● **Work instructions**
Copy out the lines of the listing below, starting with the line containing "temperature reading so the description is complete." and ending with the line containing "The dial thermometer shows 45 °C", word for word and with nothing added.

#### Given information ####

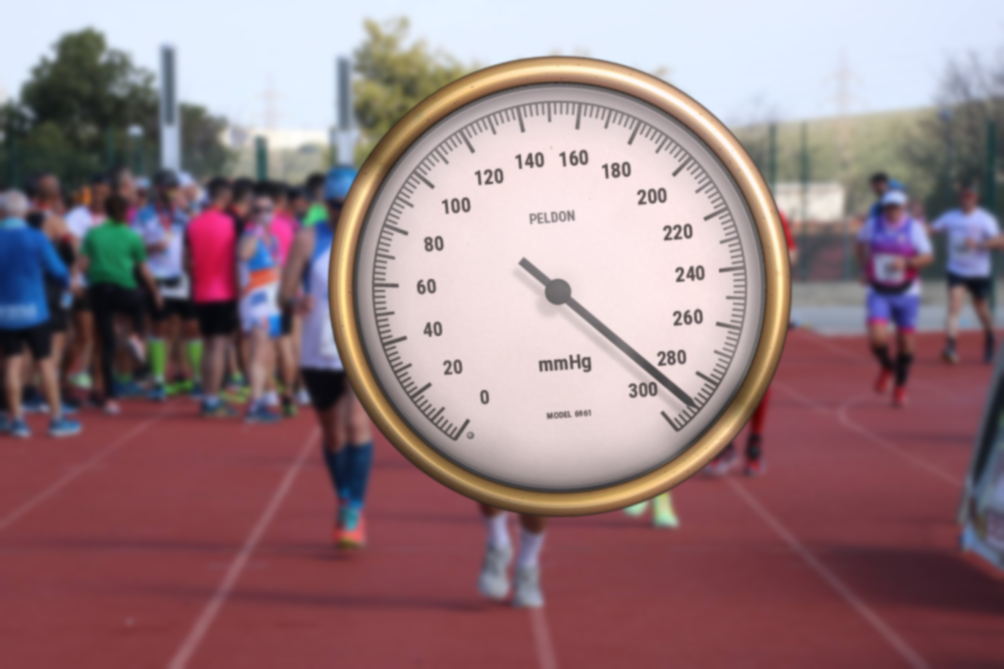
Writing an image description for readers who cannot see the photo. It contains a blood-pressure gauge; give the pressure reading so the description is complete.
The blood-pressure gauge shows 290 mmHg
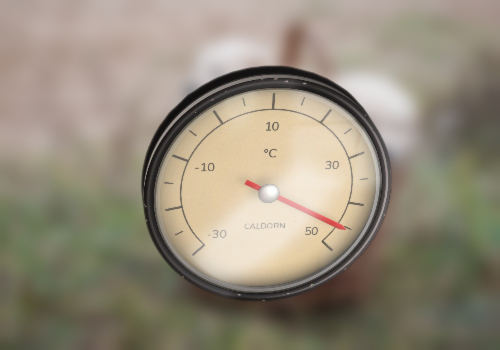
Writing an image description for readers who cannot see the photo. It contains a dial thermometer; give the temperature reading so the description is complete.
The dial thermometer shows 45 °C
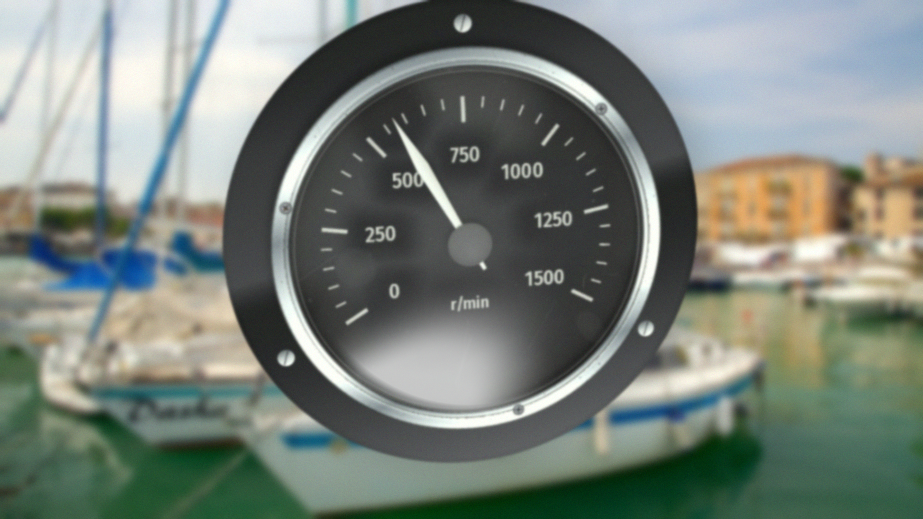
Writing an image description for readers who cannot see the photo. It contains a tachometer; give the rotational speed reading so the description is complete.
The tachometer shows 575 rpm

####
#### Given information ####

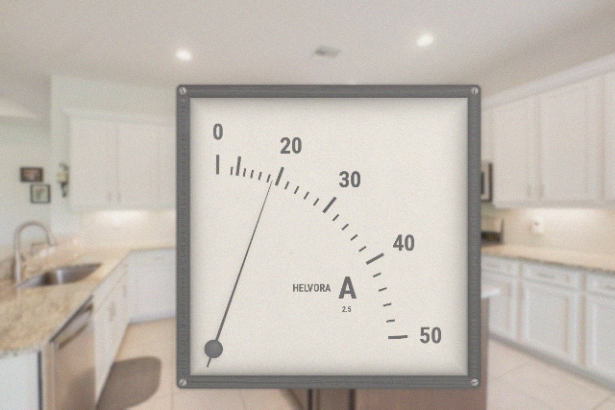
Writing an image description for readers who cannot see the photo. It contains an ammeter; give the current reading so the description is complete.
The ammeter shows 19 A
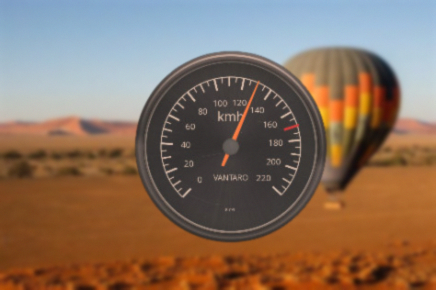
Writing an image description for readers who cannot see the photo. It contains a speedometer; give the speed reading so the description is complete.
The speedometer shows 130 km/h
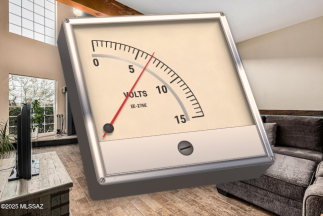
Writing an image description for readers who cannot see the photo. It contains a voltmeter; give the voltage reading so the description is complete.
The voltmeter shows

####
#### Given information ####

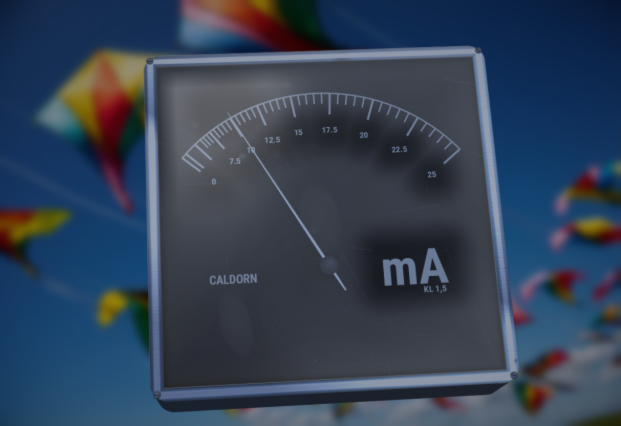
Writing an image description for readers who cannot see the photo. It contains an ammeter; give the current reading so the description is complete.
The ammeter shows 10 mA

####

● **Solution to the exercise**
Writing an image description for readers who cannot see the photo. It contains a dial thermometer; give the temperature reading so the description is complete.
The dial thermometer shows 45 °C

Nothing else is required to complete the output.